* YOUR ASSIGNMENT
When you repeat the entries, reproduce each line exactly and omit every picture.

* RECORDS FOR THIS EXERCISE
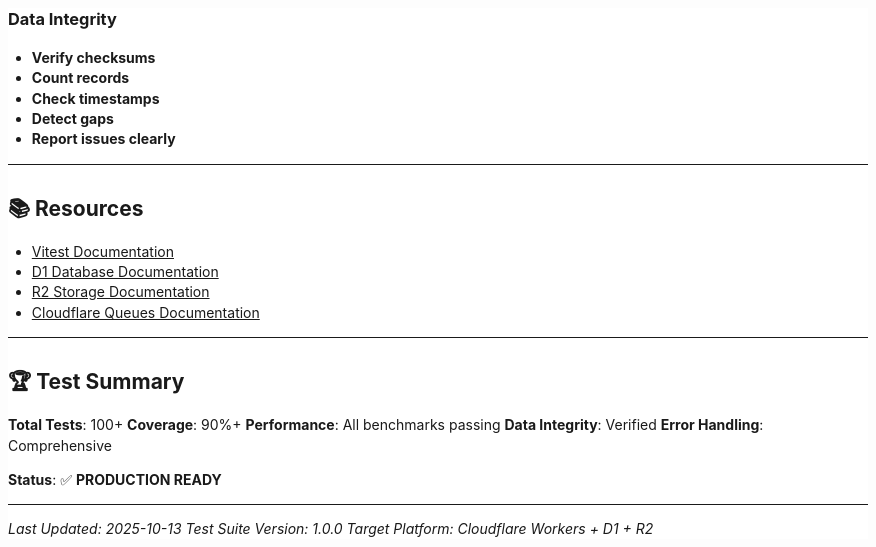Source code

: ### Data Integrity
- **Verify checksums**
- **Count records**
- **Check timestamps**
- **Detect gaps**
- **Report issues clearly**

---

## 📚 Resources

- [Vitest Documentation](https://vitest.dev/)
- [D1 Database Documentation](https://developers.cloudflare.com/d1/)
- [R2 Storage Documentation](https://developers.cloudflare.com/r2/)
- [Cloudflare Queues Documentation](https://developers.cloudflare.com/queues/)

---

## 🏆 Test Summary

**Total Tests**: 100+
**Coverage**: 90%+
**Performance**: All benchmarks passing
**Data Integrity**: Verified
**Error Handling**: Comprehensive

**Status**: ✅ **PRODUCTION READY**

---

*Last Updated: 2025-10-13*
*Test Suite Version: 1.0.0*
*Target Platform: Cloudflare Workers + D1 + R2*
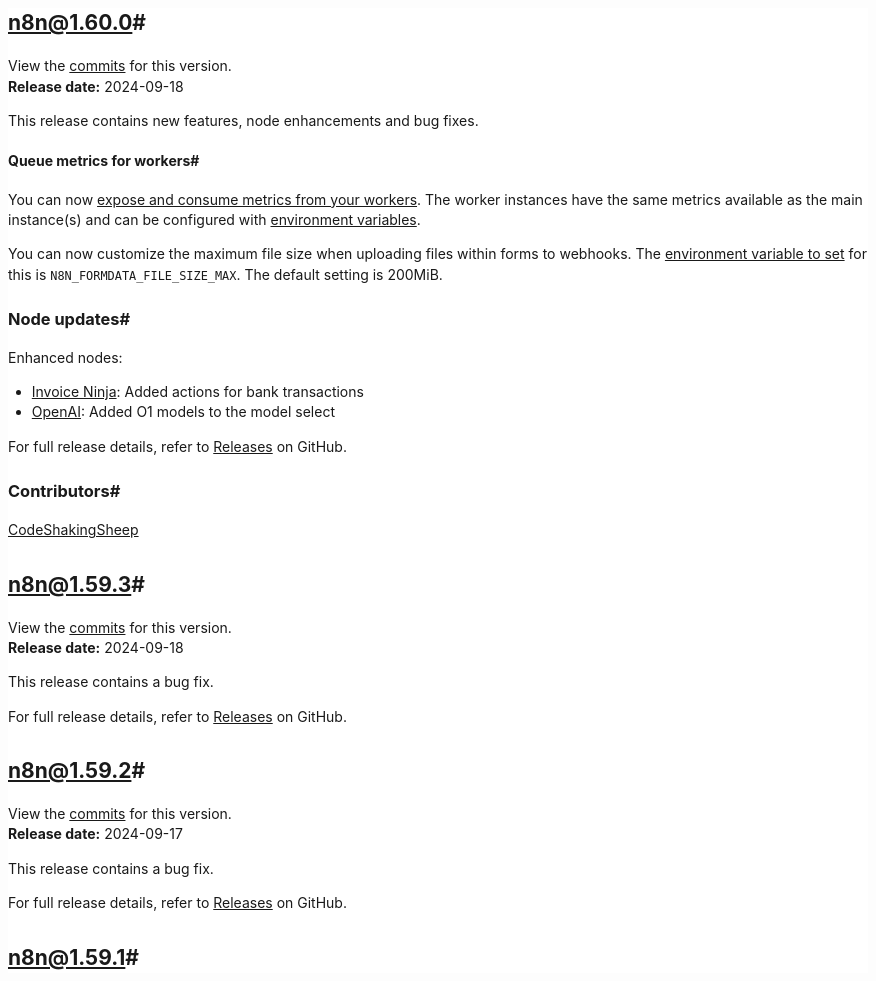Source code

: ## n8n@1.60.0#

View the [commits](https://github.com/n8n-io/n8n/compare/n8n@1.59.3...n8n@1.60.0) for this version.  
**Release date:** 2024-09-18

This release contains new features, node enhancements and bug fixes.

#### Queue metrics for workers#

You can now [expose and consume metrics from your workers](https://docs.n8n.io/hosting/configuration/configuration-examples/prometheus/). The worker instances have the same metrics available as the main instance(s) and can be configured with [environment variables](../hosting/configuration/environment-variables/endpoints/).

You can now customize the maximum file size when uploading files within forms to webhooks. The [environment variable to set](../hosting/configuration/environment-variables/endpoints/) for this is `N8N_FORMDATA_FILE_SIZE_MAX`. The default setting is 200MiB.

### Node updates#

Enhanced nodes:

  * [Invoice Ninja](../integrations/builtin/app-nodes/n8n-nodes-base.invoiceninja/): Added actions for bank transactions
  * [OpenAI](../integrations/builtin/app-nodes/n8n-nodes-langchain.openai/): Added O1 models to the model select



For full release details, refer to [Releases](https://github.com/n8n-io/n8n/releases) on GitHub.

### Contributors#

[CodeShakingSheep](https://github.com/CodeShakingSheep)

## n8n@1.59.3#

View the [commits](https://github.com/n8n-io/n8n/compare/n8n@1.59.2...n8n@1.59.3) for this version.  
**Release date:** 2024-09-18

This release contains a bug fix.

For full release details, refer to [Releases](https://github.com/n8n-io/n8n/releases) on GitHub.

## n8n@1.59.2#

View the [commits](https://github.com/n8n-io/n8n/compare/n8n@1.59.1...n8n@1.59.2) for this version.  
**Release date:** 2024-09-17

This release contains a bug fix.

For full release details, refer to [Releases](https://github.com/n8n-io/n8n/releases) on GitHub.

## n8n@1.59.1#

* ANSWER SPACE
Source code

: ### Data Integrity
- **Verify checksums**
- **Count records**
- **Check timestamps**
- **Detect gaps**
- **Report issues clearly**

---

## 📚 Resources

- [Vitest Documentation](https://vitest.dev/)
- [D1 Database Documentation](https://developers.cloudflare.com/d1/)
- [R2 Storage Documentation](https://developers.cloudflare.com/r2/)
- [Cloudflare Queues Documentation](https://developers.cloudflare.com/queues/)

---

## 🏆 Test Summary

**Total Tests**: 100+
**Coverage**: 90%+
**Performance**: All benchmarks passing
**Data Integrity**: Verified
**Error Handling**: Comprehensive

**Status**: ✅ **PRODUCTION READY**

---

*Last Updated: 2025-10-13*
*Test Suite Version: 1.0.0*
*Target Platform: Cloudflare Workers + D1 + R2*
Source code

: ## n8n@1.60.0#

View the [commits](https://github.com/n8n-io/n8n/compare/n8n@1.59.3...n8n@1.60.0) for this version.  
**Release date:** 2024-09-18

This release contains new features, node enhancements and bug fixes.

#### Queue metrics for workers#

You can now [expose and consume metrics from your workers](https://docs.n8n.io/hosting/configuration/configuration-examples/prometheus/). The worker instances have the same metrics available as the main instance(s) and can be configured with [environment variables](../hosting/configuration/environment-variables/endpoints/).

You can now customize the maximum file size when uploading files within forms to webhooks. The [environment variable to set](../hosting/configuration/environment-variables/endpoints/) for this is `N8N_FORMDATA_FILE_SIZE_MAX`. The default setting is 200MiB.

### Node updates#

Enhanced nodes:

  * [Invoice Ninja](../integrations/builtin/app-nodes/n8n-nodes-base.invoiceninja/): Added actions for bank transactions
  * [OpenAI](../integrations/builtin/app-nodes/n8n-nodes-langchain.openai/): Added O1 models to the model select



For full release details, refer to [Releases](https://github.com/n8n-io/n8n/releases) on GitHub.

### Contributors#

[CodeShakingSheep](https://github.com/CodeShakingSheep)

## n8n@1.59.3#

View the [commits](https://github.com/n8n-io/n8n/compare/n8n@1.59.2...n8n@1.59.3) for this version.  
**Release date:** 2024-09-18

This release contains a bug fix.

For full release details, refer to [Releases](https://github.com/n8n-io/n8n/releases) on GitHub.

## n8n@1.59.2#

View the [commits](https://github.com/n8n-io/n8n/compare/n8n@1.59.1...n8n@1.59.2) for this version.  
**Release date:** 2024-09-17

This release contains a bug fix.

For full release details, refer to [Releases](https://github.com/n8n-io/n8n/releases) on GitHub.

## n8n@1.59.1#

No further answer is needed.